Create A Machine Learning Model using GridDB

Introduction

In this tutorial, we will build a trivial linear regression model with the data stored in GridDB. We will begin with GridDB’s python-connector to insert and access the data. Afterwards, we will see how to retrieve and convert the data using pandas and numpy. In the end, we will train and visualize our regression model using scikit-learn and matplotlib.

FULL SOURCE CODE

Prerequisites and Environment Setup

The following tutorial is carried out on Ubuntu Operating system (v. 18.04) with gcc version 7.5.0. GridDB (v. 4.5.2) has been installed using their documentation available on Github.

To enable the python connector for GridDB, prerequisites include GridDB C-client, SWIG and pcre. A detailed guide can be found here.

Set the necessary paths

export CPATH=$CPATH:<Python header file directory path>
export LIBRARY_PATH=$LIBRARY_PATH:<C client library file directory path>
export PYTHONPATH=$PYTHONPATH:<installed directory path>

Run the make command within the python-client directory. Install the necessary libraries.

$ pip3 install numpy
$ pip3 install pandas
$ pip3 install matplotlib

Run the following command within the python console to verify the installation

import griddb_python

Alternatively, you could execute one of the sample programs present in the /python-client/sample/ directory.

python3 sample1.py <GridDB notification address> <GridDB notification port> <GridDB cluster name> <GridDB user> <GridDB password>

→ Person: name=name02 status=False count=2 lob=[65, 66, 67, 68, 69, 70, 71, 72, 73, 74]

Note: You could run the aforementioned commands using just python and pip if your default Python version is already set to Python3. Ubuntu comes with a Python 2 default installation, therefore, we have explicitly mentioned python3 and pip3 while executing.

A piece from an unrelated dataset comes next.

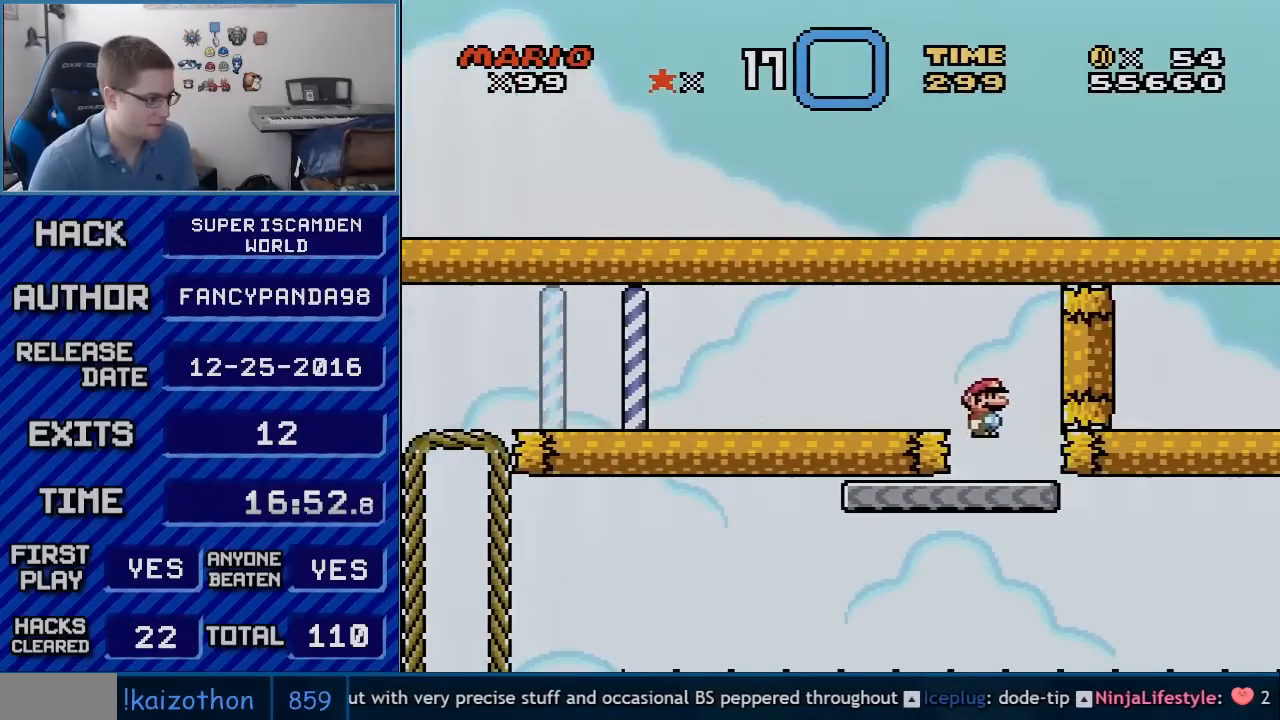
{"buttons": ["X", "DPAD_LEFT"], "events": [[100, "DPAD_RIGHT", "up"], [233, "B", "up"], [233, "X", "down"], [233, "Y", "up"], [483, "DPAD_LEFT", "down"]]}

Accessing and retrieving data from GridDB

We would be using the publicly available CalCOFI dataset for this tutorial. It contains the time series data of oceanographic and larval fish in the world. The CalCOFI data has been inserted into the GridDB using the following command:

import griddb_python as griddb
import pandas as pd

factory = griddb.StoreFactory.get_instance()

# Initialize container
try:
    gridstore = factory.get_store(host=your_host, port=ypur_port, 
            cluster_name=your_cluster_name, username=your_username, 
            password=your_password)

    conInfo = griddb.ContainerInfo("Ocean_Data",
                    [["id", griddb.Type.INTEGER],["T_degC",griddb.Type.FLOAT],
                    ["Salnty", griddb.Type.FLOAT]],
                    griddb.ContainerType.COLLECTION, True)
    cont = gridstore.put_container(conInfo)   
    cont.create_index("id", griddb.IndexType.DEFAULT)
    data = pd.read_csv("bottle.csv")
    #Add data
    for i in range(len(data)):
        ret = cont.put(data.iloc[i, :])
    print("Data added successfully")

except griddb.GSException as e:
    for i in range(e.get_error_stack_size()):
        print("[", i, "]")
        print(e.get_error_code(i))
        print(e.get_location(i))
        print(e.get_message(i))

After the data insertion is successful, we can now access the data using SQL queries. 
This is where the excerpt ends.